• Text:
════════════════
NSW Transport chief claims documents show rail shutdown met with ‘minister Elliott’s approval’

NSW transport minister David Elliott is facing claims from the transport department he was aware of plans to shut down the state’s rail network
NSW transport minister David Elliott is facing claims from the transport department he was aware of plans to shut down the state’s rail network. Photograph: Dean Lewins/AAP

The head of the New South Wales Transport department has produced a dossier of documents he claims showed staff in transport minister David Elliott’s office – including his chief of staff – were fully briefed about last week’s rail shutdown, despite the minister’s claim he was left in the dark about the closure.

In the days after the shutdown of the state’s rail network, the NSW transport secretary, Rob Sharp, produced a detailed timeline of the hours leading up to last week’s rail shutdown in which he insisted that the minister’s office was fully informed of the closure.

The dossier of documents, released on Thursday, include the chronology of events to defend his department’s role in the closure.

In it, Sharp stated the department was in “ongoing consultation” with Elliott’s chief of staff “throughout the day” on the Sunday prior to the shutdown, and cites a message which he insisted confirmed “Minister Elliott’s approval”.

It followed Elliott’s insistence that the first he became aware of the shutdown was on Monday morning after the decision was made.

In the document, Sharp included a previously reported text message sent by a senior transport official, Megan Bourke-O’Neil, to Elliott’s chief of staff at 10.43pm in which she warned of “massive disruption” on the network after failed negotiations between the government and the state’s rail union ahead of planned industrial action.

Elliott has previously insisted that the text message did not prove he was aware of the shutdown, because it did not explicitly mention a closure of the network.

But the timeline also reveals that Bourke-O’Neil called Elliott’s chief of staff after the text message, a conversation which is now the subject of significant tension between the department and Elliott’s office.

Sharp’s timeline states that in the call Bourke-O’Neil “conveyed [an] assessment of network risks” and the view of Sydney Trains that rail services “could not be run safely and reliably” as a result of the failure to reach an agreement with the union.

But that version is disputed by Elliott, and Guardian Australia understands that his office has insisted they weren’t briefed on the shutdown, and that the Sunday night phone conversation related to the need to re-list an application before the Fair Work Commission following Sunday’s failed negotiation with the union.

After the conversation, Elliott’s chief of staff texted 56 minutes later to say that Elliott had been “briefed” on the decision and was “comfortable with our position”.
════════════════
• Supplied data:
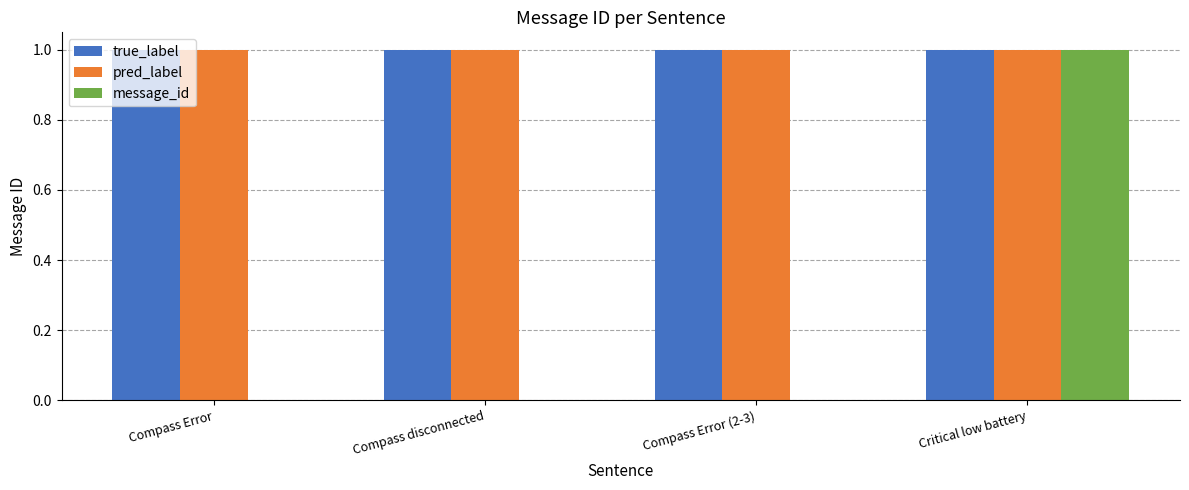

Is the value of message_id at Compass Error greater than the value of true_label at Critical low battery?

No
════════════════
• Directive:
In the rail shutdown article, at what time did Megan Bourke-O'Neil send her text message to Elliott's chief of staff?

• Response for this exercise:
10.43pm